──────── Task inputs
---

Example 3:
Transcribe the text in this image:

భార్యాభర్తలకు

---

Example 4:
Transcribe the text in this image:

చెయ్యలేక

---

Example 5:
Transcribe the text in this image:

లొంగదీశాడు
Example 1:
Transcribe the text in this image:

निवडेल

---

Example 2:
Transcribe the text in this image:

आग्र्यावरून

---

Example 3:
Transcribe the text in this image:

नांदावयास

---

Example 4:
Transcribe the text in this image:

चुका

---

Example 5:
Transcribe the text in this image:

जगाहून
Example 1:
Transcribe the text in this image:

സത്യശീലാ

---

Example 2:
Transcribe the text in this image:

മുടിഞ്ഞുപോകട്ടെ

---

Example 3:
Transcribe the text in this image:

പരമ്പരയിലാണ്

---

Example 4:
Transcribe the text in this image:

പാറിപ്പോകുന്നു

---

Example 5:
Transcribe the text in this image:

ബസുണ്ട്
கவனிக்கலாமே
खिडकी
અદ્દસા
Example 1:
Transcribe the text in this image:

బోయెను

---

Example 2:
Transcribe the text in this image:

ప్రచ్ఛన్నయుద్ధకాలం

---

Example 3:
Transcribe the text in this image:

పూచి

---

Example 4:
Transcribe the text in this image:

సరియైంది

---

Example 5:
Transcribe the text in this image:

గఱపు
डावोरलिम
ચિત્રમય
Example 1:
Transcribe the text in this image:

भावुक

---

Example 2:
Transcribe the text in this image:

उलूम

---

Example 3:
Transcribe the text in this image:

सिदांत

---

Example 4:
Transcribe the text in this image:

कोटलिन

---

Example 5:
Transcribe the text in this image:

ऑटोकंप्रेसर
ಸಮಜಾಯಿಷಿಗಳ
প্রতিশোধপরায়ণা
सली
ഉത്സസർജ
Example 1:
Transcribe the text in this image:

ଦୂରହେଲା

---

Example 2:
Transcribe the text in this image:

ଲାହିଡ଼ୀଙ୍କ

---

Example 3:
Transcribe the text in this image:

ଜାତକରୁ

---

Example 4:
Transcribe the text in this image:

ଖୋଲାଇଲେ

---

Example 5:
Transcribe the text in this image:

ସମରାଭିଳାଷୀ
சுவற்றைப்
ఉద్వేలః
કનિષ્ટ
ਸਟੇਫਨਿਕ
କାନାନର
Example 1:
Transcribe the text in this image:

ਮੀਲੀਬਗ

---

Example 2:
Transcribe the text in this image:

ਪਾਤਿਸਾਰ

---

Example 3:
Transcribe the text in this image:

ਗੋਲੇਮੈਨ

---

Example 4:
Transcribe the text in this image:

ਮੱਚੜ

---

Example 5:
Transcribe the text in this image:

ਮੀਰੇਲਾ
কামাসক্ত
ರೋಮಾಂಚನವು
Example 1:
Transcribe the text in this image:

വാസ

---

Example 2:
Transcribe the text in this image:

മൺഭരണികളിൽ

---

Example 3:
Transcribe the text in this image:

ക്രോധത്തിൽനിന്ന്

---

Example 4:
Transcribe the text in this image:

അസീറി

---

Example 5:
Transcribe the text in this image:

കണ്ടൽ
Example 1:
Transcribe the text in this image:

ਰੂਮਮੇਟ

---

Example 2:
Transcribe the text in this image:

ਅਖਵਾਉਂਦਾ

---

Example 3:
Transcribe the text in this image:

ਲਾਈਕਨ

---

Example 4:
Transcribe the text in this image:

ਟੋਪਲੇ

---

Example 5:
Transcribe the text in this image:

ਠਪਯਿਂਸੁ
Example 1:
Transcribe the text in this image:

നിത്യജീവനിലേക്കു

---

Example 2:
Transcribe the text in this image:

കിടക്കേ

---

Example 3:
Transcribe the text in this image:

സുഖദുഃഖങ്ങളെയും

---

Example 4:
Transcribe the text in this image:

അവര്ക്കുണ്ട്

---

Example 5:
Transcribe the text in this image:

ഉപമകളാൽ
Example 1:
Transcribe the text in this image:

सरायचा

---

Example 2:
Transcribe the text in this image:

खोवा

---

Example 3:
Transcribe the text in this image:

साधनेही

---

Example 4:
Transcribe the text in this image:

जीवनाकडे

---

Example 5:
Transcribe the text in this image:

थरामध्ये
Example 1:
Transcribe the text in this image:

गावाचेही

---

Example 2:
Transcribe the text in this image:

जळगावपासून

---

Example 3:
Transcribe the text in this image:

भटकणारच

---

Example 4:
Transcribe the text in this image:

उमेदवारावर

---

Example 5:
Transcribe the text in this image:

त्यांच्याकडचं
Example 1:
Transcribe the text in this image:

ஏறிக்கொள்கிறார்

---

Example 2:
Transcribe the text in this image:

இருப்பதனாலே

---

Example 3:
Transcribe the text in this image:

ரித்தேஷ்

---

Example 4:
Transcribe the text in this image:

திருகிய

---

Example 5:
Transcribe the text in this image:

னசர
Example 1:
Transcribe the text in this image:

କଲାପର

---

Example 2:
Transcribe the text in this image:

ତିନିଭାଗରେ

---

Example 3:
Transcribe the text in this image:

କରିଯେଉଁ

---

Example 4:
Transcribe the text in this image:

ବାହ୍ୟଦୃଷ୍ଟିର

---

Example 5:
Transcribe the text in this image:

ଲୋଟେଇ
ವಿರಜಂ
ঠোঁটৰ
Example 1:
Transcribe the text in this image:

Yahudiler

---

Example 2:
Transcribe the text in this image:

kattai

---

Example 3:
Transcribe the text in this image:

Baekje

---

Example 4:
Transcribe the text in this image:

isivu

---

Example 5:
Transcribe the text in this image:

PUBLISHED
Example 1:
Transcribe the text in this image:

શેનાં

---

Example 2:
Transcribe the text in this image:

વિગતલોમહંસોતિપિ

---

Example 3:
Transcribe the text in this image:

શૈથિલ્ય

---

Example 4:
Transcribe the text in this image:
────────────────
Task brief
Go through the records and set each one down again, unchanged.

Answer area
---

Example 3:
Transcribe the text in this image:

భార్యాభర్తలకు

---

Example 4:
Transcribe the text in this image:

చెయ్యలేక

---

Example 5:
Transcribe the text in this image:

లొంగదీశాడు
Example 1:
Transcribe the text in this image:

निवडेल

---

Example 2:
Transcribe the text in this image:

आग्र्यावरून

---

Example 3:
Transcribe the text in this image:

नांदावयास

---

Example 4:
Transcribe the text in this image:

चुका

---

Example 5:
Transcribe the text in this image:

जगाहून
Example 1:
Transcribe the text in this image:

സത്യശീലാ

---

Example 2:
Transcribe the text in this image:

മുടിഞ്ഞുപോകട്ടെ

---

Example 3:
Transcribe the text in this image:

പരമ്പരയിലാണ്

---

Example 4:
Transcribe the text in this image:

പാറിപ്പോകുന്നു

---

Example 5:
Transcribe the text in this image:

ബസുണ്ട്
கவனிக்கலாமே
खिडकी
અદ્દસા
Example 1:
Transcribe the text in this image:

బోయెను

---

Example 2:
Transcribe the text in this image:

ప్రచ్ఛన్నయుద్ధకాలం

---

Example 3:
Transcribe the text in this image:

పూచి

---

Example 4:
Transcribe the text in this image:

సరియైంది

---

Example 5:
Transcribe the text in this image:

గఱపు
डावोरलिम
ચિત્રમય
Example 1:
Transcribe the text in this image:

भावुक

---

Example 2:
Transcribe the text in this image:

उलूम

---

Example 3:
Transcribe the text in this image:

सिदांत

---

Example 4:
Transcribe the text in this image:

कोटलिन

---

Example 5:
Transcribe the text in this image:

ऑटोकंप्रेसर
ಸಮಜಾಯಿಷಿಗಳ
প্রতিশোধপরায়ণা
सली
ഉത്സസർജ
Example 1:
Transcribe the text in this image:

ଦୂରହେଲା

---

Example 2:
Transcribe the text in this image:

ଲାହିଡ଼ୀଙ୍କ

---

Example 3:
Transcribe the text in this image:

ଜାତକରୁ

---

Example 4:
Transcribe the text in this image:

ଖୋଲାଇଲେ

---

Example 5:
Transcribe the text in this image:

ସମରାଭିଳାଷୀ
சுவற்றைப்
ఉద్వేలః
કનિષ્ટ
ਸਟੇਫਨਿਕ
କାନାନର
Example 1:
Transcribe the text in this image:

ਮੀਲੀਬਗ

---

Example 2:
Transcribe the text in this image:

ਪਾਤਿਸਾਰ

---

Example 3:
Transcribe the text in this image:

ਗੋਲੇਮੈਨ

---

Example 4:
Transcribe the text in this image:

ਮੱਚੜ

---

Example 5:
Transcribe the text in this image:

ਮੀਰੇਲਾ
কামাসক্ত
ರೋಮಾಂಚನವು
Example 1:
Transcribe the text in this image:

വാസ

---

Example 2:
Transcribe the text in this image:

മൺഭരണികളിൽ

---

Example 3:
Transcribe the text in this image:

ക്രോധത്തിൽനിന്ന്

---

Example 4:
Transcribe the text in this image:

അസീറി

---

Example 5:
Transcribe the text in this image:

കണ്ടൽ
Example 1:
Transcribe the text in this image:

ਰੂਮਮੇਟ

---

Example 2:
Transcribe the text in this image:

ਅਖਵਾਉਂਦਾ

---

Example 3:
Transcribe the text in this image:

ਲਾਈਕਨ

---

Example 4:
Transcribe the text in this image:

ਟੋਪਲੇ

---

Example 5:
Transcribe the text in this image:

ਠਪਯਿਂਸੁ
Example 1:
Transcribe the text in this image:

നിത്യജീവനിലേക്കു

---

Example 2:
Transcribe the text in this image:

കിടക്കേ

---

Example 3:
Transcribe the text in this image:

സുഖദുഃഖങ്ങളെയും

---

Example 4:
Transcribe the text in this image:

അവര്ക്കുണ്ട്

---

Example 5:
Transcribe the text in this image:

ഉപമകളാൽ
Example 1:
Transcribe the text in this image:

सरायचा

---

Example 2:
Transcribe the text in this image:

खोवा

---

Example 3:
Transcribe the text in this image:

साधनेही

---

Example 4:
Transcribe the text in this image:

जीवनाकडे

---

Example 5:
Transcribe the text in this image:

थरामध्ये
Example 1:
Transcribe the text in this image:

गावाचेही

---

Example 2:
Transcribe the text in this image:

जळगावपासून

---

Example 3:
Transcribe the text in this image:

भटकणारच

---

Example 4:
Transcribe the text in this image:

उमेदवारावर

---

Example 5:
Transcribe the text in this image:

त्यांच्याकडचं
Example 1:
Transcribe the text in this image:

ஏறிக்கொள்கிறார்

---

Example 2:
Transcribe the text in this image:

இருப்பதனாலே

---

Example 3:
Transcribe the text in this image:

ரித்தேஷ்

---

Example 4:
Transcribe the text in this image:

திருகிய

---

Example 5:
Transcribe the text in this image:

னசர
Example 1:
Transcribe the text in this image:

କଲାପର

---

Example 2:
Transcribe the text in this image:

ତିନିଭାଗରେ

---

Example 3:
Transcribe the text in this image:

କରିଯେଉଁ

---

Example 4:
Transcribe the text in this image:

ବାହ୍ୟଦୃଷ୍ଟିର

---

Example 5:
Transcribe the text in this image:

ଲୋଟେଇ
ವಿರಜಂ
ঠোঁটৰ
Example 1:
Transcribe the text in this image:

Yahudiler

---

Example 2:
Transcribe the text in this image:

kattai

---

Example 3:
Transcribe the text in this image:

Baekje

---

Example 4:
Transcribe the text in this image:

isivu

---

Example 5:
Transcribe the text in this image:

PUBLISHED
Example 1:
Transcribe the text in this image:

શેનાં

---

Example 2:
Transcribe the text in this image:

વિગતલોમહંસોતિપિ

---

Example 3:
Transcribe the text in this image:

શૈથિલ્ય

---

Example 4:
Transcribe the text in this image:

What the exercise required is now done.